World Justice Forum and the Rule of Law

This past weekend, Vienna played host to the World Justice Forum, a project of the ABA’s World Justice Project. In attendance were more than 500 participants, including dignitaries and world leaders from 112 countries, scholars in a number of disciplines, former and present heads of state, CEOs of multinational corporations, labor leaders and directors of key nongovernmental organizations who met for four days to discuss the rule of law. The WJP described the four universal principles comprising the rule of law:

1. The government and its officials and agents are accountable under the law;
2. The laws are clear, publicized, stable and fair, and protect fundamental rights,
including the security of persons and property;
3. The process by which the laws are enacted, administered and enforced is accessible, fair and efficient;
4. The laws are upheld, and access to justice is provided, by competent, independent, and ethical law enforcement officials, attorneys or representatives, and judges who are of sufficient number, have adequate resources, and reflect the makeup of the communities they serve.

A news release issued by the American Bar Association reports that participants of the multinational conference reported on their collaborative programs to strengthen the rule of law. In the session on human rights, Pakistani human rights activist Dr. Parvez Hassan stated, “The only thing worse than injustice, is tolerating injustice.” Hassan likened the situation Pakistan faced last year with the deposing of a large percentage of the country’s judges, to what would happen in the United States if seven of the nine U.S. Supreme Court justices were stripped of power.

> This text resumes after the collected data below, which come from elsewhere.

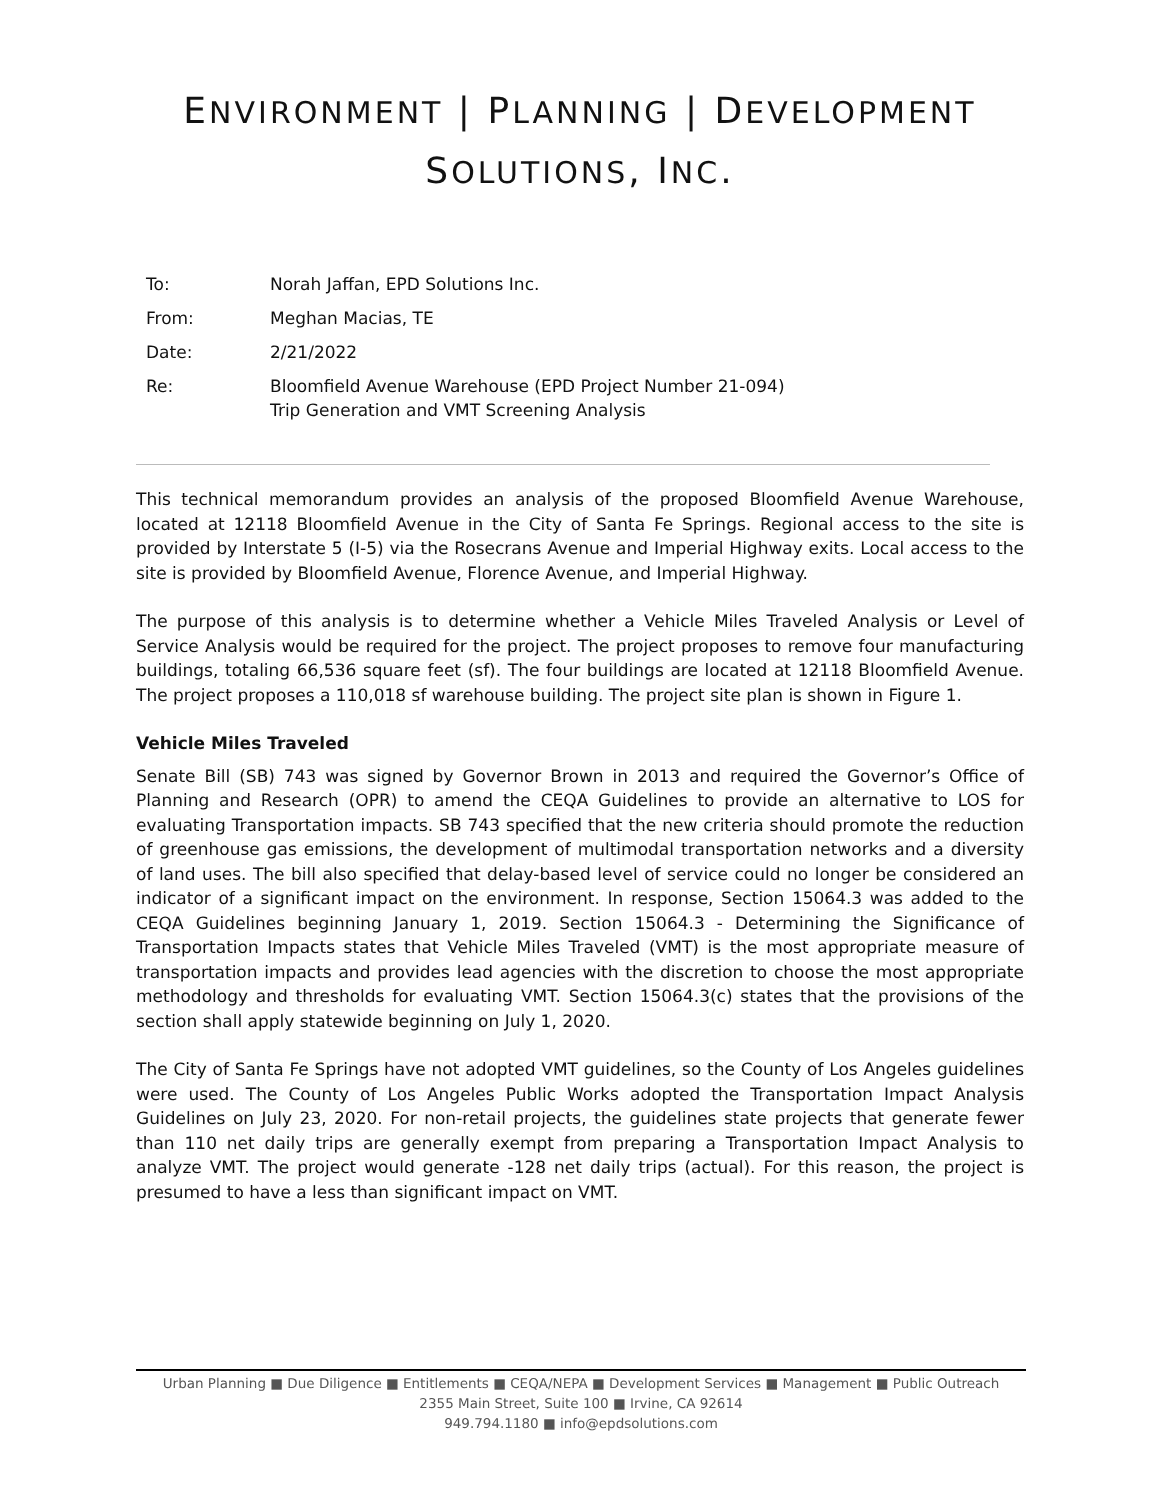ENVIRONMENT | PLANNING | DEVELOPMENT
SOLUTIONS, INC.
To: Norah Jaffan, EPD Solutions Inc.
From: Meghan Macias, TE
Date: 2/21/2022
Re: Bloomfield Avenue Warehouse (EPD Project Number 21-094)
Trip Generation and VMT Screening Analysis
This technical memorandum provides an analysis of the proposed Bloomfield Avenue Warehouse, located at 12118 Bloomfield Avenue in the City of Santa Fe Springs. Regional access to the site is provided by Interstate 5 (I-5) via the Rosecrans Avenue and Imperial Highway exits. Local access to the site is provided by Bloomfield Avenue, Florence Avenue, and Imperial Highway.
The purpose of this analysis is to determine whether a Vehicle Miles Traveled Analysis or Level of Service Analysis would be required for the project. The project proposes to remove four manufacturing buildings, totaling 66,536 square feet (sf). The four buildings are located at 12118 Bloomfield Avenue. The project proposes a 110,018 sf warehouse building. The project site plan is shown in Figure 1.
Vehicle Miles Traveled
Senate Bill (SB) 743 was signed by Governor Brown in 2013 and required the Governor’s Office of Planning and Research (OPR) to amend the CEQA Guidelines to provide an alternative to LOS for evaluating Transportation impacts. SB 743 specified that the new criteria should promote the reduction of greenhouse gas emissions, the development of multimodal transportation networks and a diversity of land uses. The bill also specified that delay-based level of service could no longer be considered an indicator of a significant impact on the environment. In response, Section 15064.3 was added to the CEQA Guidelines beginning January 1, 2019. Section 15064.3 - Determining the Significance of Transportation Impacts states that Vehicle Miles Traveled (VMT) is the most appropriate measure of transportation impacts and provides lead agencies with the discretion to choose the most appropriate methodology and thresholds for evaluating VMT. Section 15064.3(c) states that the provisions of the section shall apply statewide beginning on July 1, 2020.
The City of Santa Fe Springs have not adopted VMT guidelines, so the County of Los Angeles guidelines were used. The County of Los Angeles Public Works adopted the Transportation Impact Analysis Guidelines on July 23, 2020. For non-retail projects, the guidelines state projects that generate fewer than 110 net daily trips are generally exempt from preparing a Transportation Impact Analysis to analyze VMT. The project would generate -128 net daily trips (actual). For this reason, the project is presumed to have a less than significant impact on VMT.
Urban Planning ■ Due Diligence ■ Entitlements ■ CEQA/NEPA ■ Development Services ■ Management ■ Public Outreach
2355 Main Street, Suite 100 ■ Irvine, CA 92614
949.794.1180 ■ info@epdsolutions.com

Also speaking at the session on human rights was US Supreme Court Justice Ruth Bader Ginsburg. An ABA Journal article reports that an audience member challenged Judge Ginsburg saying that the United States no longer offers the world a model for commitment to the rule of law because of its anti-terrorist policies. Responding to concerns that US policies violated international conventions prohibiting indefinite detentions and inhumane treatment of detainees, Judge Ginsburg dismissed calls for accountability based on a revenge motive saying “Where do we go, what lessons can we learn from the past? The important thing is, what you can learn from the past and make sure it doesn’t happen again.”

Prosecutions of violations of law have traditionally served both the desire for retribution and the hope that they will deter future violations.